The Northern Territory Commissioner is emphasising that privacy is “good for business” in its efforts to talk about privacy rights and responsibilities at shopping centres, and running a forum for the relevant public servants on Thursday.
At federal level the Office of the Australian Information Commissioner has set up up an eye-catching website that implores, “Don’t be in the dark on privacy.”
The OAIC is focusing on data breaches, online security, credit rating information, health information and the risks of sharing personal information. Events include a sold-out “business breakfast” in Sydney, a podcast recorded by Legal Aid NSW, and the launch of Deloitte’s Privacy Index on Friday, while the agency has published its latest “insights report” on notifiable data breaches.
“Our personal information is a vital input into the economy and government agencies,” said information commissioner Angelene Falk, adding that over 450 organisations had signed up as PAW supporters. “Managing this information responsibly, as organisations face increasingly complex data protection challenges, is critical.”
Also on Friday is a forum for federal public servants run by the Australian Government Solicitor featuring two information commissioners, Victoria’s Sven Bluemmel and his federal counterpart Angelene Falk, with a gaggle of privacy and FOI experts.
Do they know it’s Privacy Awareness Week at all?
There seem to be no public agencies in Western Australia, South Australia, Tasmania or the ACT that officially observe Privacy Awareness Week, which is an international event begun in Australia’s region by the peak body for Asia-Pacific privacy authorities.

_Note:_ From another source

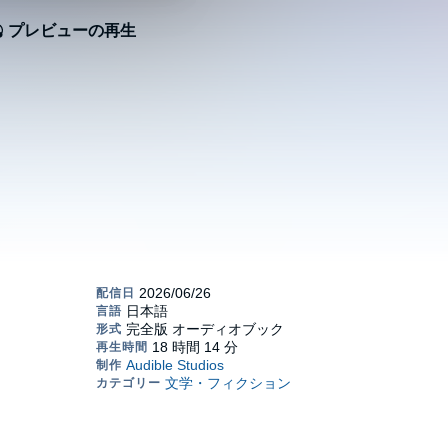
プレビューの再生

WA and SA do not have privacy commissioners or statutory privacy regimes, but there are regulations, principles and guidelines. In the ACT, the OAIC performs “some of the functions” of a privacy commissioner for the territory, and in Tasmania the Ombudsman handles alleged breaches of the state’s Personal Information Protection Act.
SA has a set of public-sector “privacy principles” overseen by a committee, and regulations around protection of personal healthcare information are the remit of a dedicated commissioner.
“In addition, the South Australian Department of Health and Department of Families and Communities have developed a Code of Fair Information Practice which outlines what the Departments and their service providers should do, and what clients can expect, in protecting personal information,” explains the OAIC “The Code also has its own set of privacy principles which have specific requirements for the handling of health information.”
In WA, “Various confidentiality provisions cover government agencies and some of the privacy principles are provided for in the Freedom of Information Act 1992 (WA) overseen by the Office of the Information Commissioner (WA),” the OAIC explains. “The Health and Disability Services Complaints Office (HaDSCO) is an independent statutory authority that also handles complaints relating to health and disability services in Western Australia.”